President Barack Obama has kicked off the 2012 budget. The reaction in Washington and beyond was predictable. Everyone has a view on the proposed spending cuts and whether they are deep enough. And what about the assumptions behind the forecasts: too optimistic or pessimistic? Cue, also, widespread concern that avoiding radical reform of military and entitlement spending makes a mockery of the process.
But lurking beneath the verbiage are two economic realities largely ignored by both political parties. First, the fact that any reduction in budget deficits – the White House is gunning for a trillion dollars over 10 years while some Republicans are even more aggressive – has to be balanced by an identical drop in private sector cash flows (assuming constant trade balances). In other words, either US households or companies have to take a hit equivalent to 7 per cent of gross domestic product over the next four years, according to budget forecasts. Republicans pushing for even faster deficit-slashing rarely add that this guarantees more pain for families, businessmen and investors.
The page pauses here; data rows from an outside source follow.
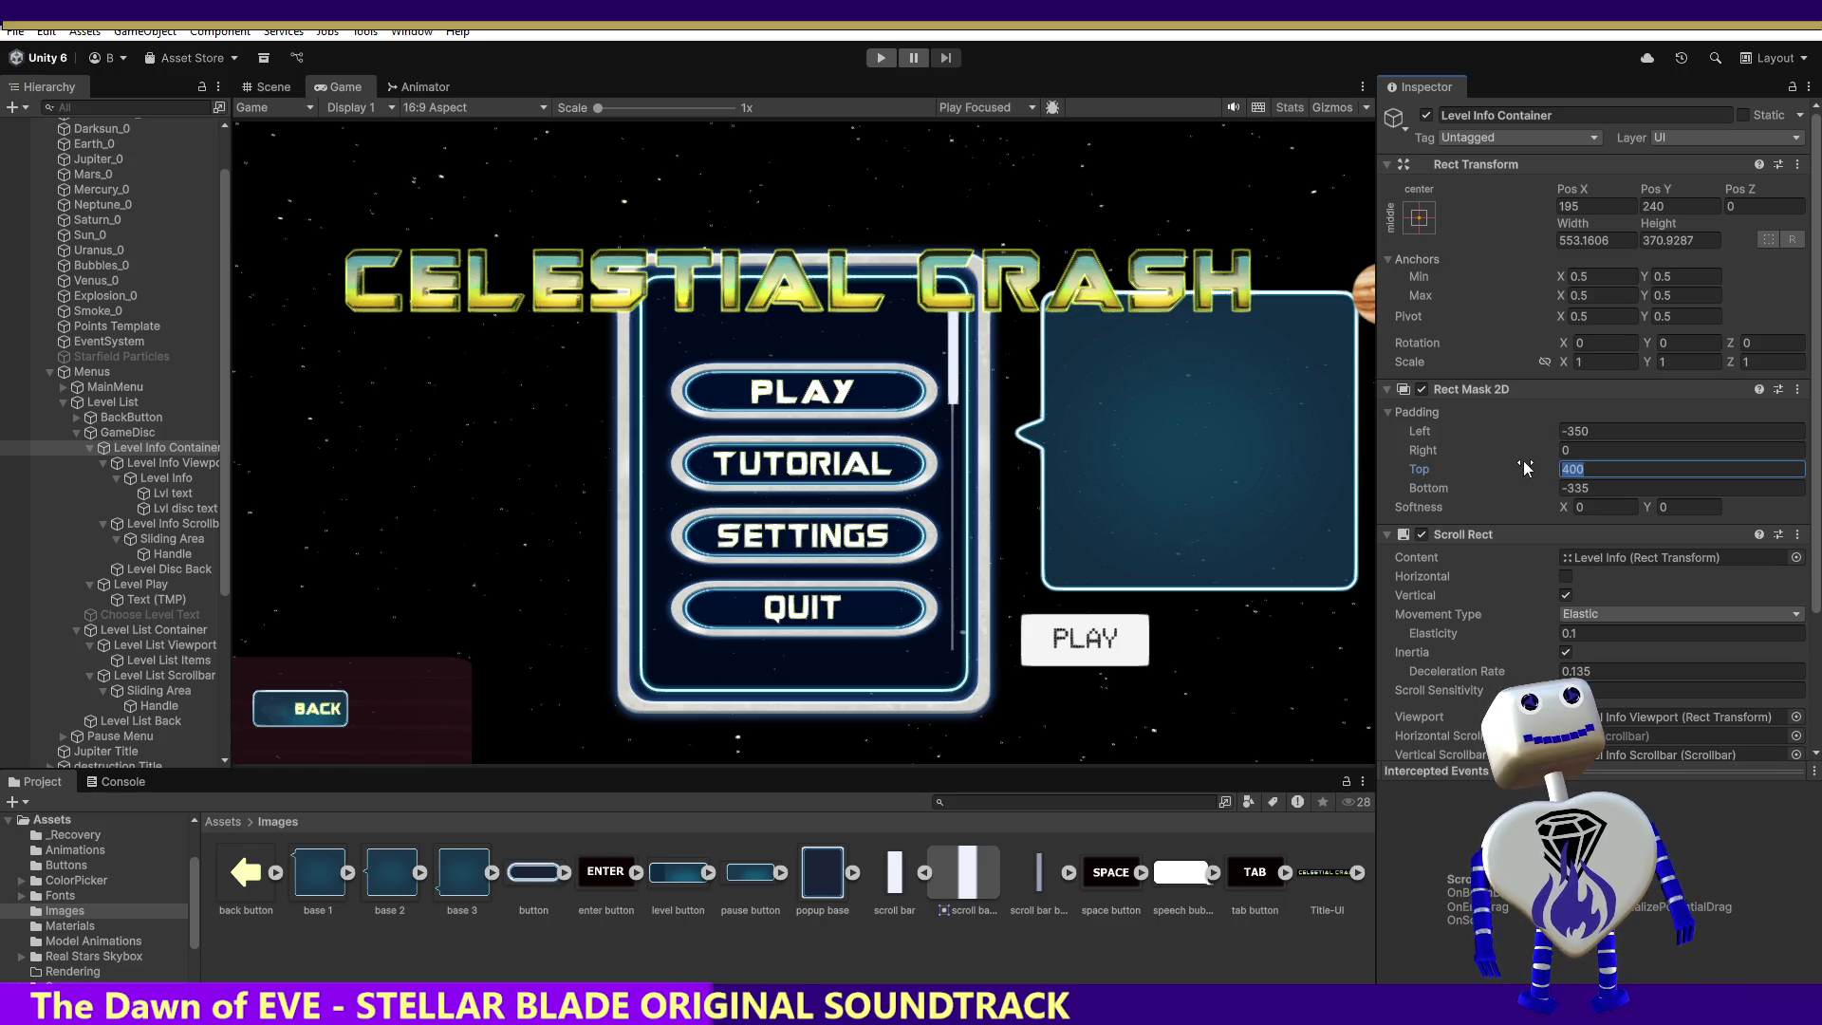
{"action": "key", "text": "BackSpace"}
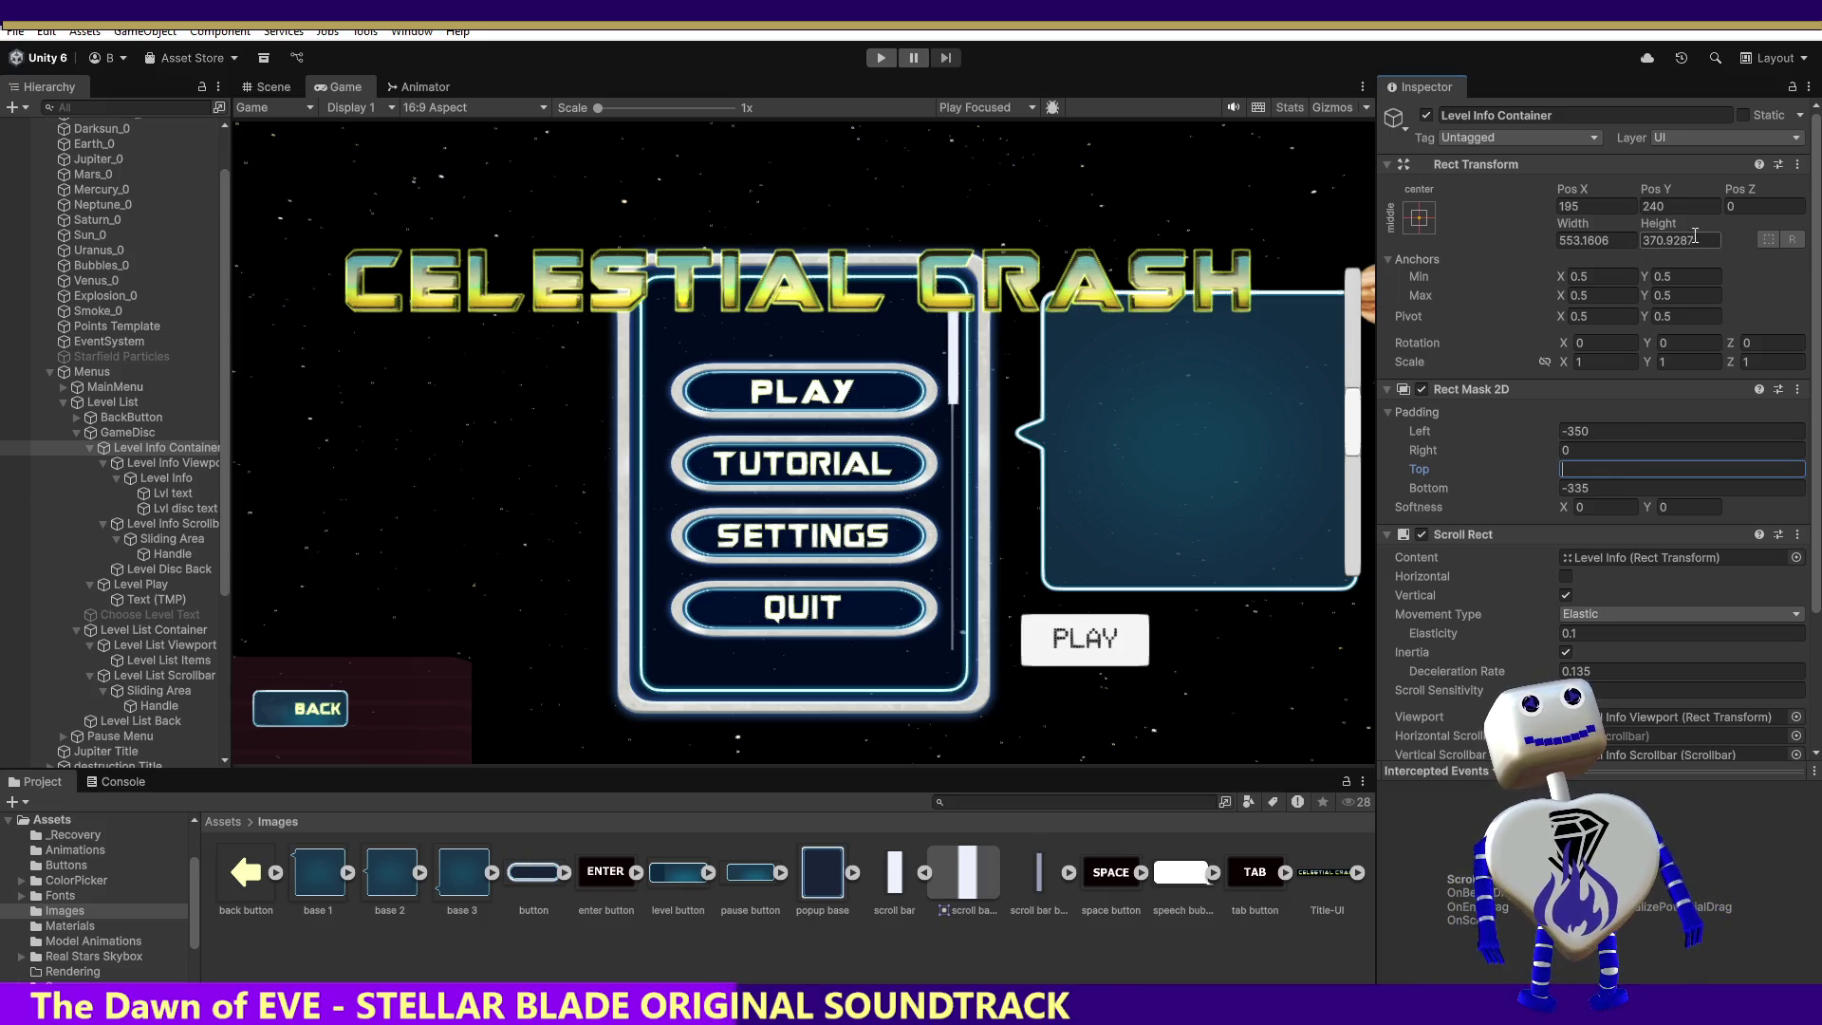
{"action": "left_click", "coordinate": [1687, 240]}
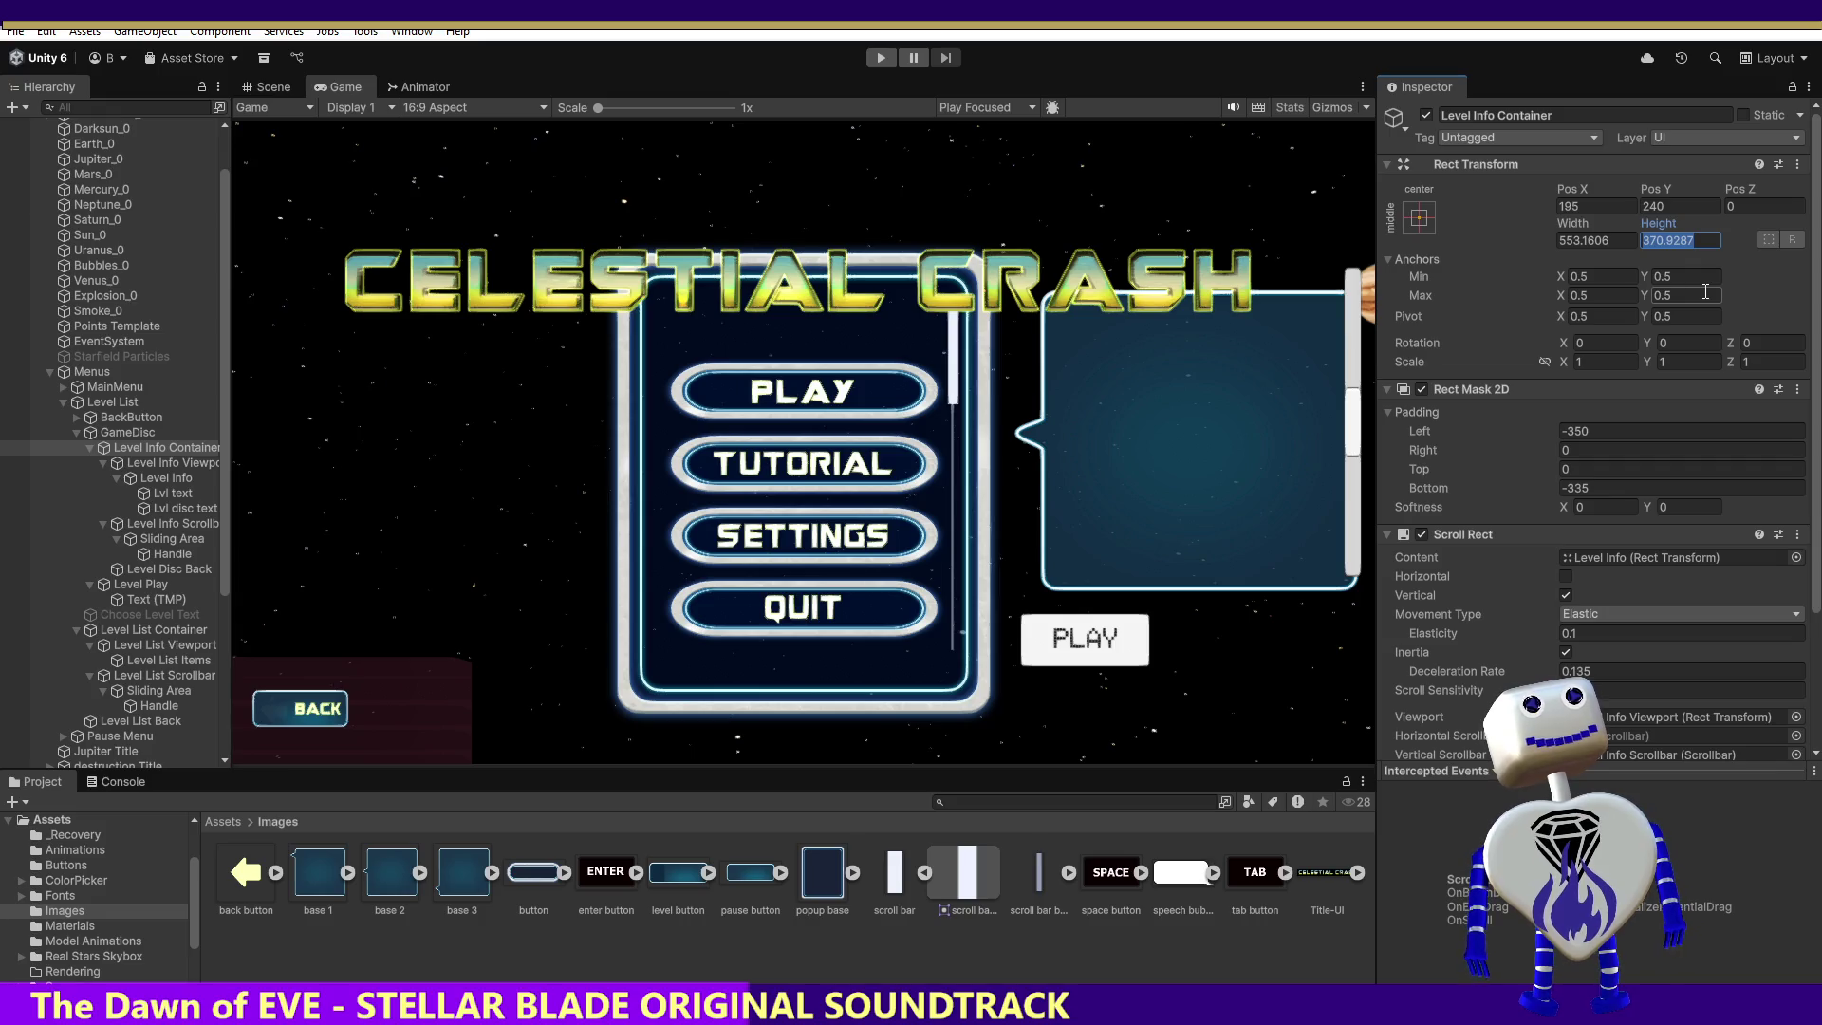
{"action": "type", "text": "200"}
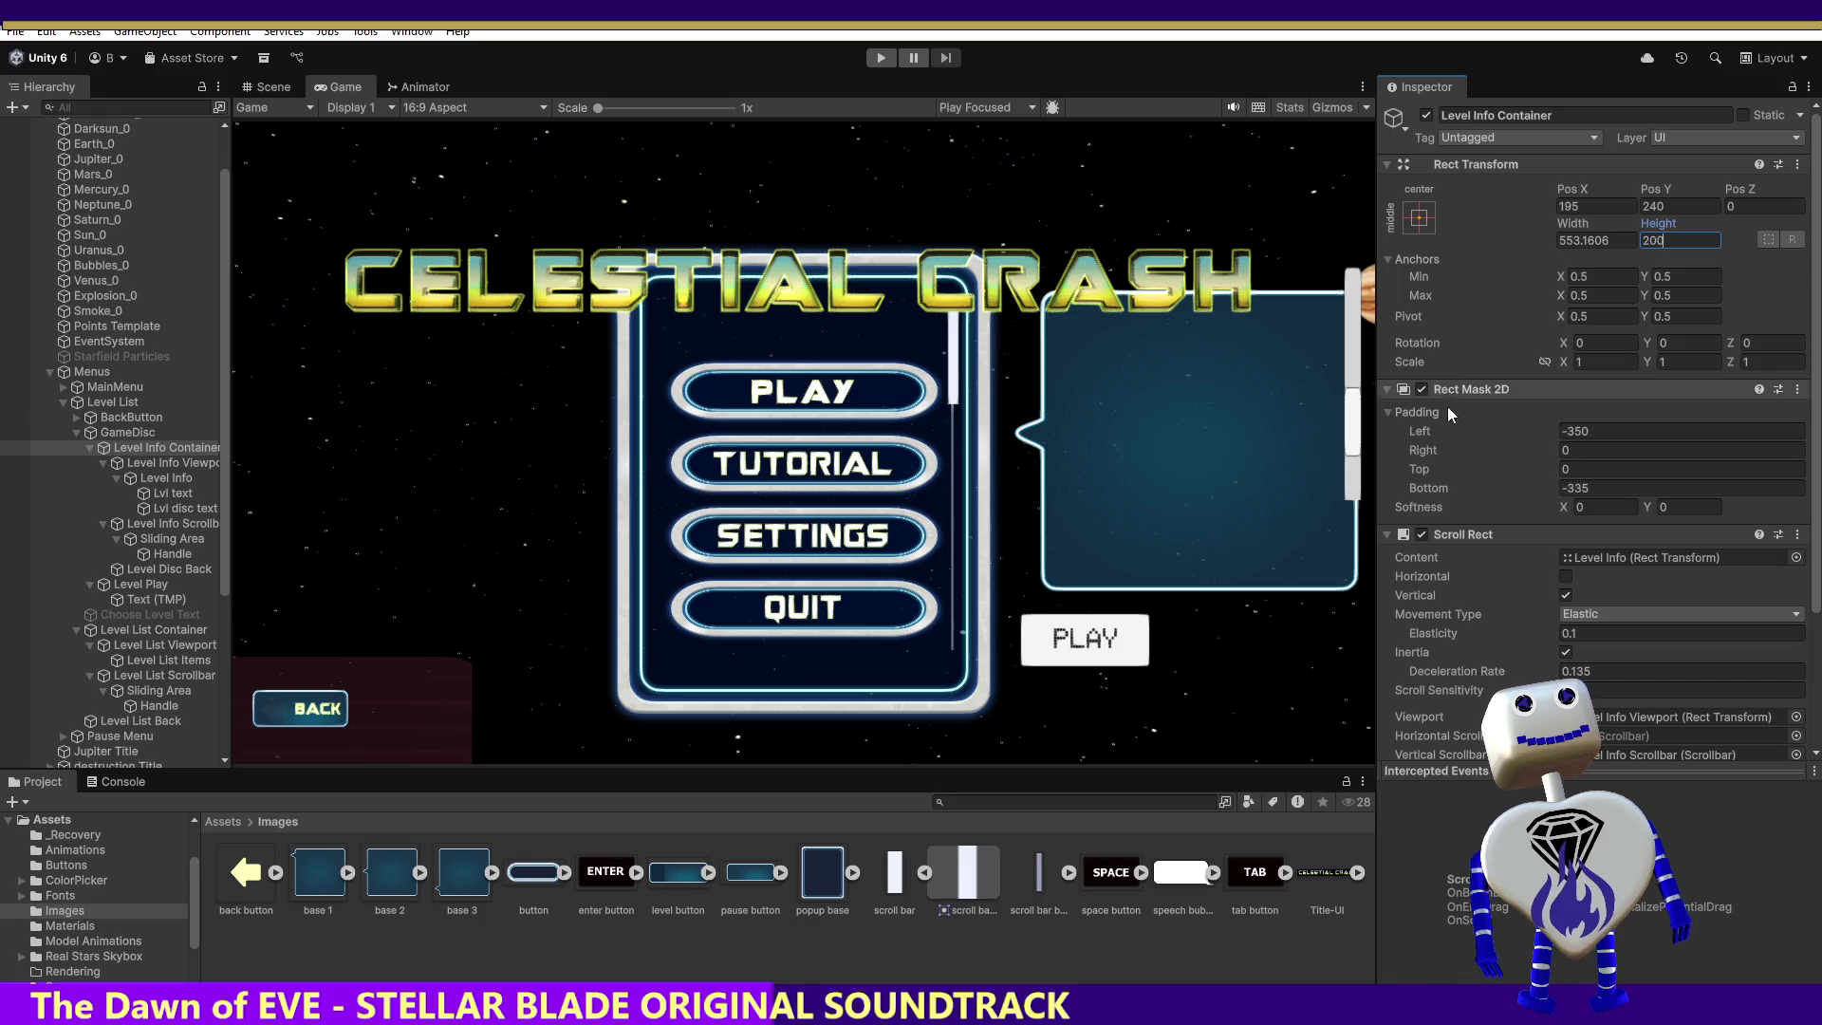
{"action": "left_click", "coordinate": [881, 57]}
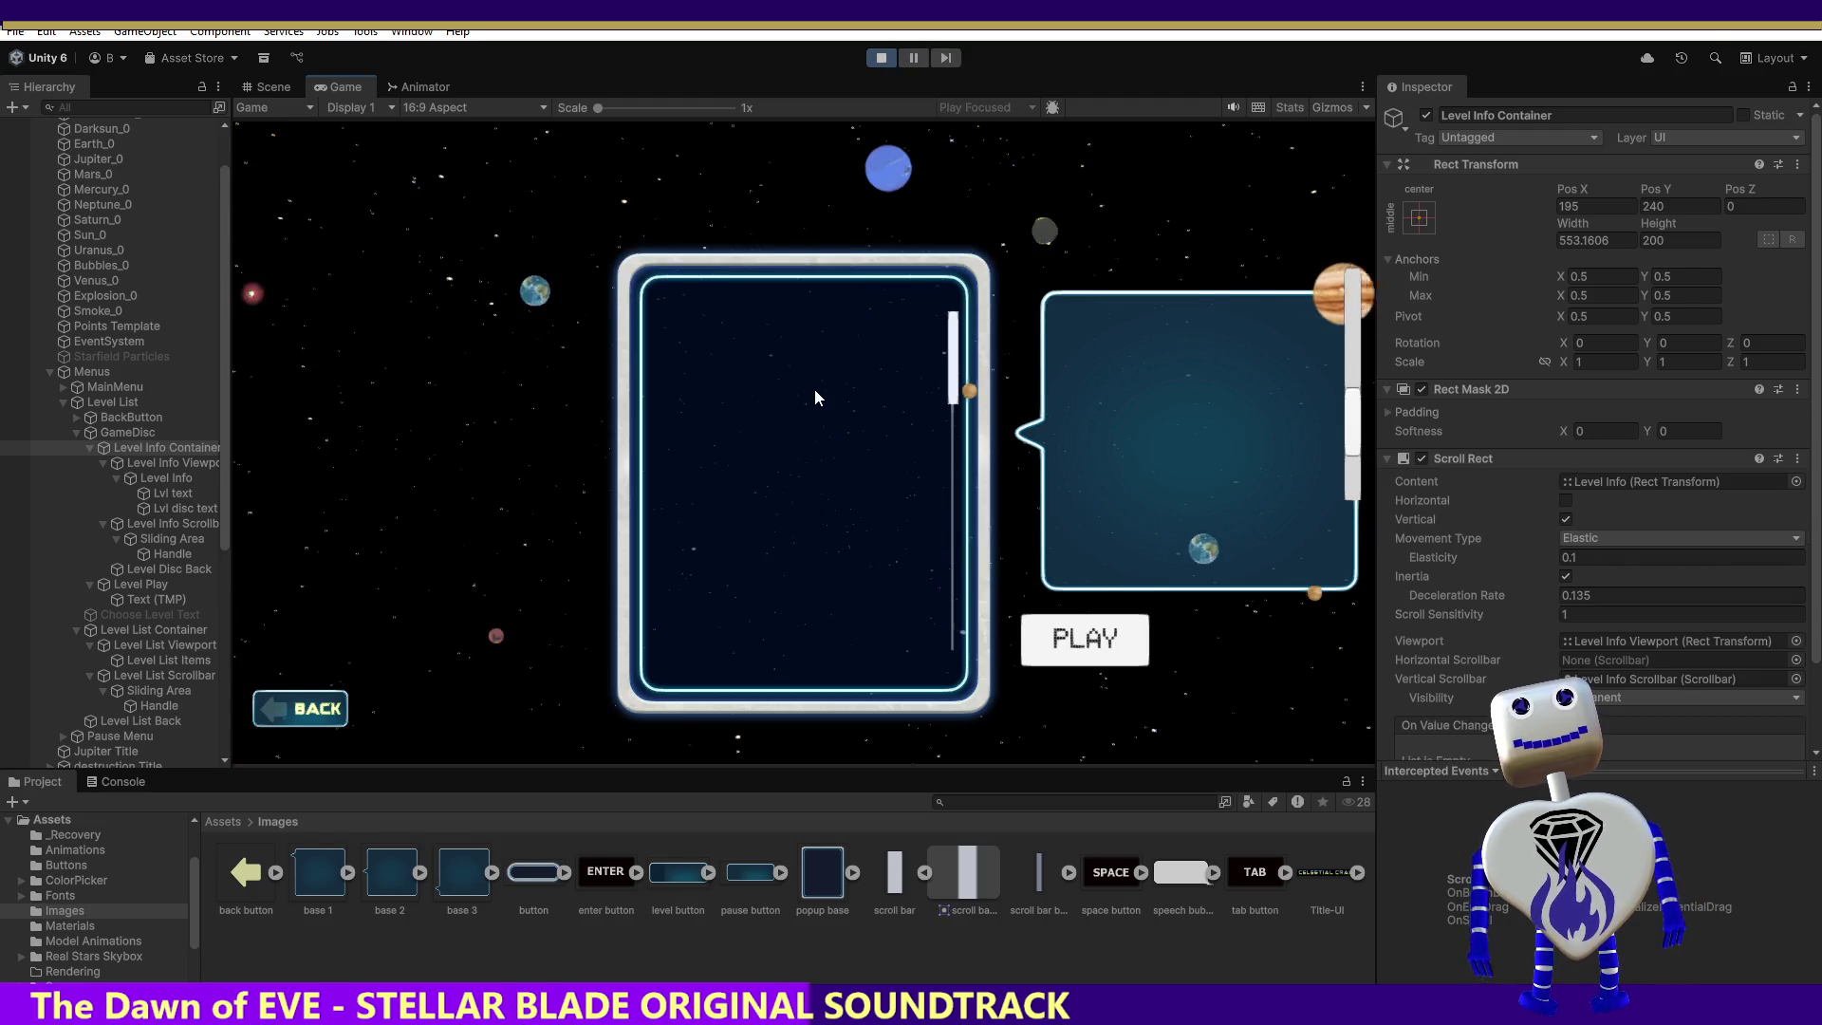
Step: Open the level list and set the mask's Padding Top to 100
{"action": "left_click", "coordinate": [882, 394]}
Nor does either political party wish to air another economic reality. That is that America’s tax burden as a proportion of national income is currently a low 24 per cent, according to Credit Suisse – 2 percentage points below the 50-year average and 4 percentage points below the late-1990s peak. Under Mr Obama’s proposed budget only a quarter of the planned deficit reduction comes from tax hikes. Republicans no doubt think even this is unreasonable. But the truth is there is still capacity for taxes to take more of the strain.